What happens if the publisher gets to make a connection between this PC and you as person - just once? For example, by using the support (guess who'll you have to ask if you run out of activations or have any other problem with the DRM system) or by registering yourself with your name? He could always identify you by your hardware. He'll know when you play and what you play. He can find out something about your financial situation. For example, if you own a quadcore CPU with 8 gigs of RAM and two highend graphic cards linked via SLI or Crossfire and professional software worth 5,000 Euro then you probably are not poor as a church mouse. On the other hand, if you trudge through your Mass Effect even though it permanently judders on your old and slow PC then you probably don't have the fattest bank account because otherwise you would not suffer like that voluntarily. Furthermore, hard- and software can also determine your personal interest or what work you do. If you have a MIDI keyboard attached and own some Steinberg software, you're probably a musician. CAD software: engineer. Photoshop with a lot of plugins and an expensive camera on the USB port: photographer. Visual Studio in a professional version: developer. And so on, and so on. If you give it a little thought there are many things that your PC tells the publisher about yourself.

Now, he can do all that and more but he wouldn't, would he?

Ever read the so-called "privacy statement" of EA for instance? I know I have. Let me show you some especially nice terms in that document (I marked the interesting ones with emphasised writing):

EA collects personal information from our online visitors during (1) contests (registration or claiming a prize), (2) warranty registration and/or during customer support or technical service requests, (3) player match up or other online services, (4) registration for games or special game-specific event participation, (5) newsletter subscriptions, referral services, and other marketing surveys and email campaigns, (6) registration for membership on our sites, (7) when you order products or subscriptions from us online, or (8) when you request services from third party service providers on our site or (9) through use of our software or online services.

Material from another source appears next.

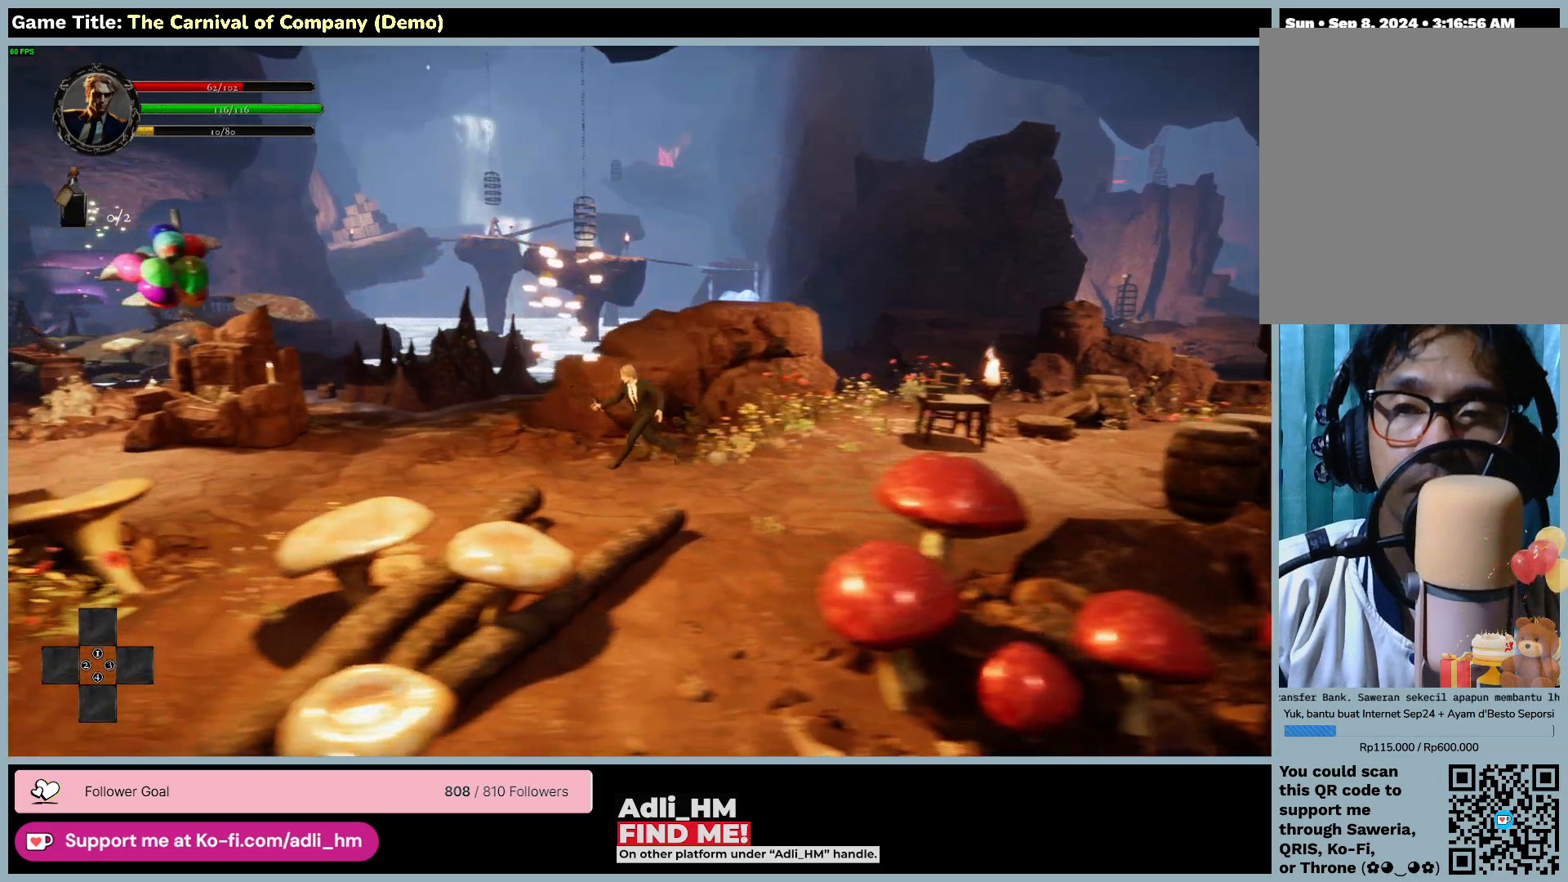
{"keys": ["a"], "mouse": [], "events": []}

Now, just using their DRM server would allow them to collect your personal information according to (4), (6) and (9). Getting additional content (like "Bring Down The Sky" for "Mass Effect") allows it, too, by (7) or (9). And of course, any use of the support (which will be unavoidably as soon as you run out of activations) grants them the right to collect your data, too (this is item (2)).

Information collected will vary depending upon the activity and may include your name, e-mail address, phone number, mobile number, home address, birth date, and credit card information. In addition, we may collect demographic information such as gender, zip code, information about your computer, hardware, software, platform, media, Internet IP address and connection, information about online activity such as feature usage, game play statistics and scores, user rankings and click paths and other data that you may provide in surveys or online profiles, for instance. We may combine demographic information with personal information, such as email address

That paragraph would have been much shorter if they simply told you what data they don't collect and combine it to create a profile of you in their database.

We do not require personal information to obtain access to any of our sites; however, you will not be able to access areas that require registration.

Yeah, right. You don't need to give them anything but if you don't, your game won't work. It's a free choice, isn't it?

When you play our games on your PC or console, we may retrieve information about your hardware system and how your game is used, including your Internet Protocol Address.

In other words: As soon as you start your EA game, they have the right to watch everything you do. If you have a webcam plugged into your PC I suggest you turn it towards the wall when you play...

We also use this information to better understand the behavior and preferences of our customers, so that we can improve our products and services.

Meaning: You're going to get personalised advertising.

We will never use this information to personally identify you without your knowledge or consent.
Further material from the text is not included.